O movimento da sanfona, abre e
fecha, fecha e abre, passa a regular os ritmos de funcionamento das cidades.
Como um vagalume que acende e apaga, estica e encolhe, movimentos pendulares rápidos tentam regular
a disseminação da doença. A ruptura de ritmo exigiu adaptações. A
velocidade de adaptação tornou-se chave para a sobrevivência e prosperidade de
um negócio ou atividade ou a sua morte.
O ritmo de fechamento e abertura de atividades
tornou-se incerto, em função da dinâmica da epidemia. Hoje pode-se
flexibilizar o funcionamento de uma
atividade, mas amanhã ela pode ser
fechada, caso os contágios se multipliquem.
Planos se evaporaram e passou-se a viver no aqui e agora,
um dia depois do outro, com
curtoprazismo, imediatismo, adaptações incrementais sucessivas. A
previsibilidade do futuro sumiu e uma densa neblina turva a visão de longa
distância. A velocidade de mudanças tornou-se exponencial em
comparação com a velocidade aritmética das mudanças prepandemia. A micro
gestão no dia a dia tornou-se imperativa, sem planos de curto médio ou longo
prazo.

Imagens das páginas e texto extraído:

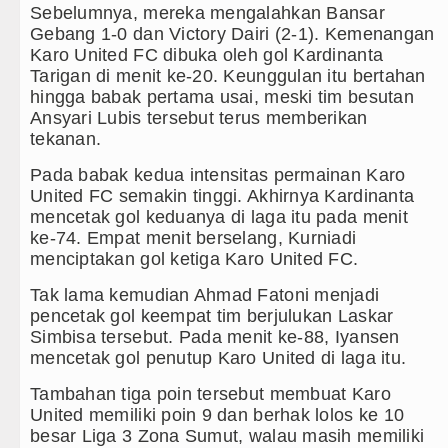
Sebelumnya, mereka mengalahkan Bansar
Juventus vs Inter Milan Persahabatan di Optus St
Gebang 1-0 dan Victory Dairi (2-1). Kemenangan
Karo United FC dibuka oleh gol Kardinanta
Real Madrid Tandang ke Ferencvaros Persahabatan
Tarigan di menit ke-20. Keunggulan itu bertahan
hingga babak pertama usai, meski tim besutan
Tujuh Tewas dalam Penembakan Massal di Sebuah 
Ansyari Lubis tersebut terus memberikan
tekanan.
Bayern Munich Menang Tipis Atas Aston Villa Laga
Pada babak kedua intensitas permainan Karo
United FC semakin tinggi. Akhirnya Kardinanta
Masyarakat Desak APH Bongkar Penadah Kayu Hutan 
mencetak gol keduanya di laga itu pada menit
ke-74. Empat menit berselang, Kurniadi
Dewan Usul BUMD Sumut Kelola Rumput Laut Nias Ut
menciptakan gol ketiga Karo United FC.
Dugaan Penyimpangan Dana BOS TA 2025, Jurnali
Tak lama kemudian Ahmad Fatoni menjadi
pencetak gol keempat tim berjulukan Laskar
Risiko Tertular HIV/AIDS Melalui Hubungan Seksu
Simbisa tersebut. Pada menit ke-88, Iyansen
mencetak gol penutup Karo United di laga itu.
Bertekad Pulang Mantan PM Bangladesh Sheikh H
Tambahan tiga poin tersebut membuat Karo
PSG vs Manchester United Laga Persahabatan di S
United memiliki poin 9 dan berhak lolos ke 10
besar Liga 3 Zona Sumut, walau masih memiliki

TAREFA.
Responda às perguntas sobre o trecho a respeito do ritmo das cidades na epidemia:
1. A movimento de que instrumento o trecho compara o abre e fecha que regula o funcionamento das cidades?
2. O que pode acontecer amanhã com uma atividade cujo funcionamento hoje se flexibiliza?
3. Com que velocidade o trecho compara a velocidade exponencial das mudanças?

RESPOSTA.
1. Ao movimento da sanfona.
2. Ela pode ser fechada, caso os contágios se multipliquem.
3. Com a velocidade aritmética das mudanças prepandemia.